Spawning/spawning/util/log_parser.py

172 lines
6.1 KiB
Python

import time
from datetime import datetime, timedelta
import sys
import optparse
import re
__all__ = ['parse_line', 'parse_lines', 'parse_casual_time',
'group_parsed_lines', 'select_timerange']
month_names = {'Jan': 1, 'Feb': 2, 'Mar':3, 'Apr':4, 'May':5, 'Jun':6, 'Jul':7,
'Aug':8, 'Sep': 9, 'Oct':10, 'Nov': 11, 'Dec': 12}
def parse_line(line):
""" Parses a Spawning log line into a dictionary of fields.
Returns the following fields:
* client_ip : The remote IP address.
* date : datetime object representing when the request completed
* method : HTTP method
* path : url path
* version : HTTP version
* status_code : HTTP status code
* size : length of the body
* duration : time in seconds to complete the request
"""
# note that a split-based version of the function is faster than
# a regexp-based version
segs = line.split()
if len(segs) != 11:
return None
retval = {}
try:
retval['client_ip'] = segs[0]
if segs[1] != '-' or segs[2] != '-':
return None
if segs[3][0] != '[' or segs[4][-1] != ']':
return None
# time parsing by explicitly poking at string slices is much faster
# than strptime, but it won't work in non-English locales because of
# the month names
d = segs[3]
t = segs[4]
retval['date'] = datetime(
int(d[8:12]), # year
month_names[d[4:7]], # month
int(d[1:3]), # day
int(t[0:2]), # hour
int(t[3:5]), # minute
int(t[6:8])) # second
if segs[5][0] != '"' or segs[7][-1] != '"':
return None
retval['method'] = segs[5][1:]
retval['path'] = segs[6]
retval['version'] = segs[7][:-1]
retval['status_code'] = int(segs[8])
retval['size'] = int(segs[9])
retval['duration'] = float(segs[10])
except (IndexError, ValueError):
return None
return retval
def parse_lines(fd):
"""Generator function that accepts an iterable file-like object and
yields all the parseable lines found in it.
"""
for line in fd:
parsed = parse_line(line)
if parsed is not None:
yield parsed
time_intervals = {"sec":1, "min":60, "hr":3600, "day": 86400,
"second":1, "minute":60, "hour":3600,
"s":1, "m":60, "h":3600, "d":86400}
for k,v in time_intervals.items(): # pluralize
time_intervals[k + "s"] = v
def parse_casual_time(timestr, relative_to):
"""Lenient relative time parser.
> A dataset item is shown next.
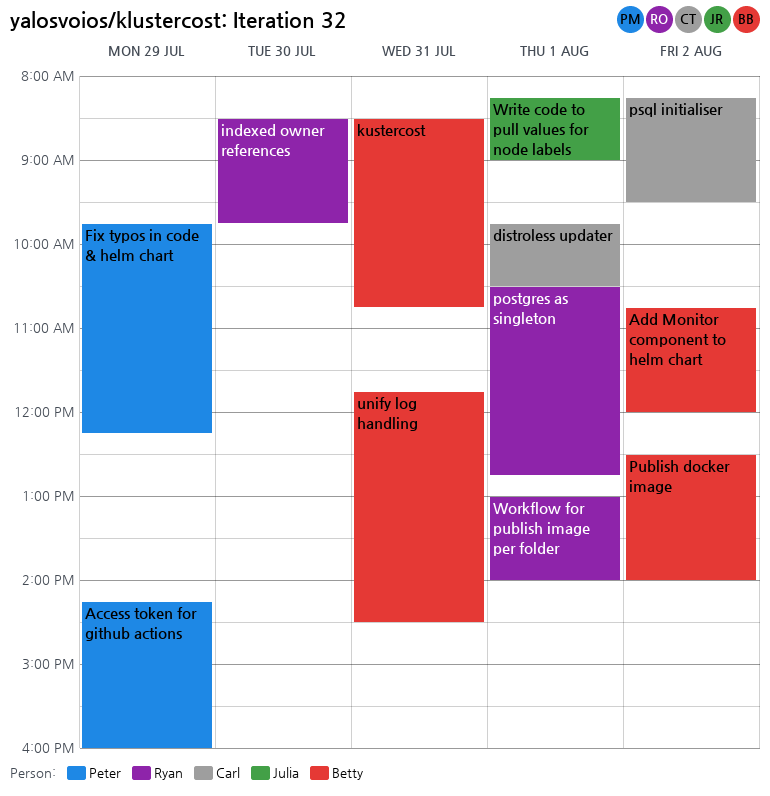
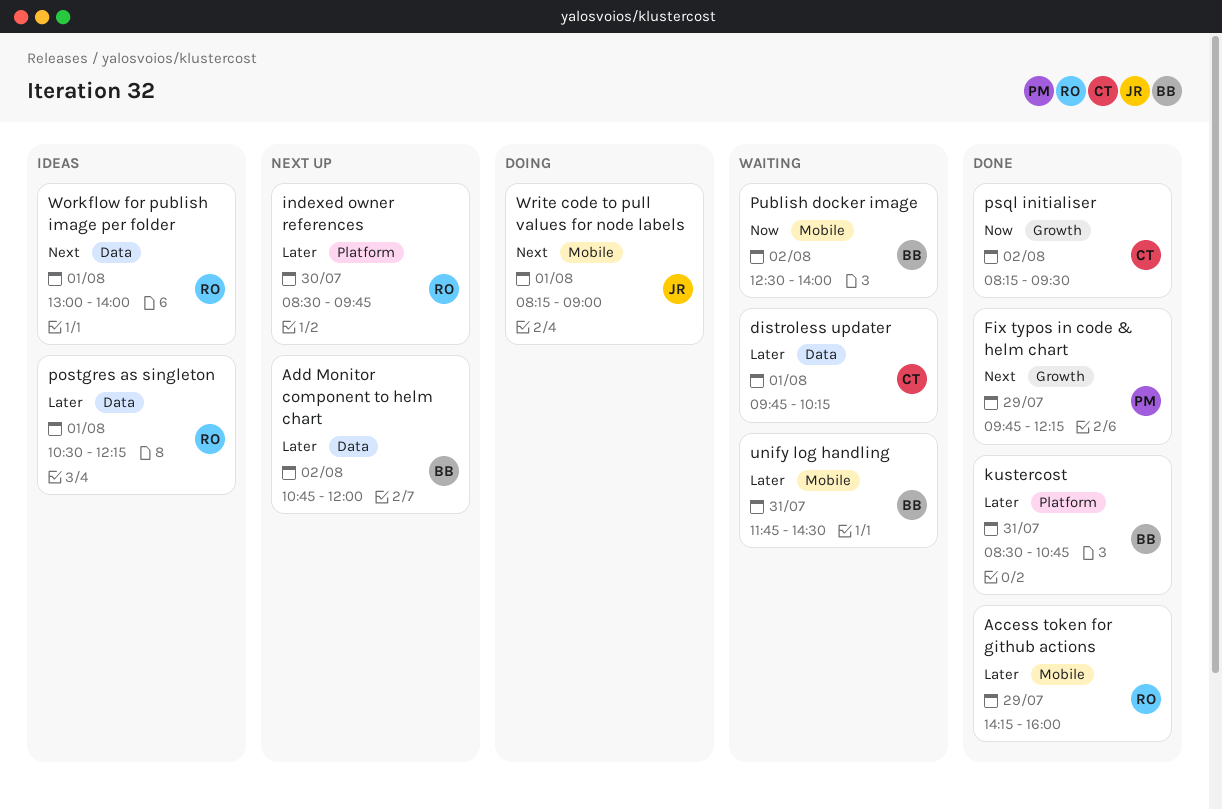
Access token for github actions, owner: Peter -> Ryan
distroless updater, ends: 10:30 -> 10:15
postgres as singleton, ends: 12:45 -> 12:15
Returns a datetime object if it can.
Accepts such human-friendly times as "-1 hour", "-30s", "15min", "2d", "now".
Any such relative time is interpreted as a delta applied to the relative_to
argument, which should be a datetime.
"""
timestr = timestr.lower()
try:
return datetime(*(time.strptime(timestr)[0:6]))
except ValueError:
pass
if timestr == "now":
return datetime.now()
# match stuff like "-1 hour", "-30s"
m = re.match(r'([-0-9.]+)\s*(\w+)?', timestr)
if m:
intervalsz = 1
if len(m.groups()) > 1 and m.group(2) in time_intervals:
intervalsz = time_intervals[m.group(2)]
relseconds = float(m.group(1)) * intervalsz
return relative_to + timedelta(seconds=relseconds)
def group_parsed_lines(lines, field):
"""Aggregates the parsed log lines by a field. Counts
the log lines in each group and their average duration. The return
value is a dict, where the keys are the unique field values, and the values
are dicts of count, avg_duration, and the key.
"""
grouped = {}
for parsed in lines:
key = parsed[field]
summary = grouped.setdefault(key, {'count':0, 'total_duration':0.0})
summary[field] = key
summary['count'] += 1
summary['total_duration'] += parsed['duration']
# average dat up
for summary in grouped.values():
summary['avg_duration'] = summary['total_duration']/summary['count']
del summary['total_duration']
return grouped
def select_timerange(lines, earliest=None, latest=None):
""" Generator that accepts an iterable of parsed log lines and yields
the log lines that are between the earliest and latest dates. If
either earliest or latest is None, it is ignored."""
for parsed in lines:
if earliest and parsed['date'] < earliest:
continue
if latest and parsed['date'] > latest:
continue
yield parsed
if __name__ == "__main__":
parser = optparse.OptionParser()
parser.add_option('--earliest', dest='earliest', default=None,
help='Earliest date to count, either as a full date or a relative time \
such as "-1 hour". Relative to --latest, so you generally want to\
specify a negative relative.')
parser.add_option('--latest', dest='latest', default=None,
help='Latest date to count, either as a full date or a relative time\
such as "-30s". Relative to now.')
parser.add_option('--group-by', dest='group_by', default='path',
help='Compute counts and aggregates for log lines grouped by this\
attribute. Good values include "status_code", "method", and\
"path" (the default).')
opts, args = parser.parse_args()
if opts.latest:
opts.latest = parse_casual_time(opts.latest, datetime.now())
if opts.earliest:
opts.earliest = parse_casual_time(opts.earliest,
opts.latest or datetime.now())
if opts.earliest or opts.latest:
print "Including dates between", \
opts.earliest or "the beginning of time", "and", opts.latest or "now"
parsed_lines = parse_lines(sys.stdin)
grouped = group_parsed_lines(
select_timerange(parsed_lines, opts.earliest, opts.latest),
opts.group_by)
flat = grouped.values()
flat.sort(key=lambda x: x['count'])
flat.reverse()
print "Count\tAvg Dur\t%s" % opts.group_by
for summary in flat:
print "%d\t%.4f\t%s" % (summary['count'],
summary['avg_duration'], summary[opts.group_by])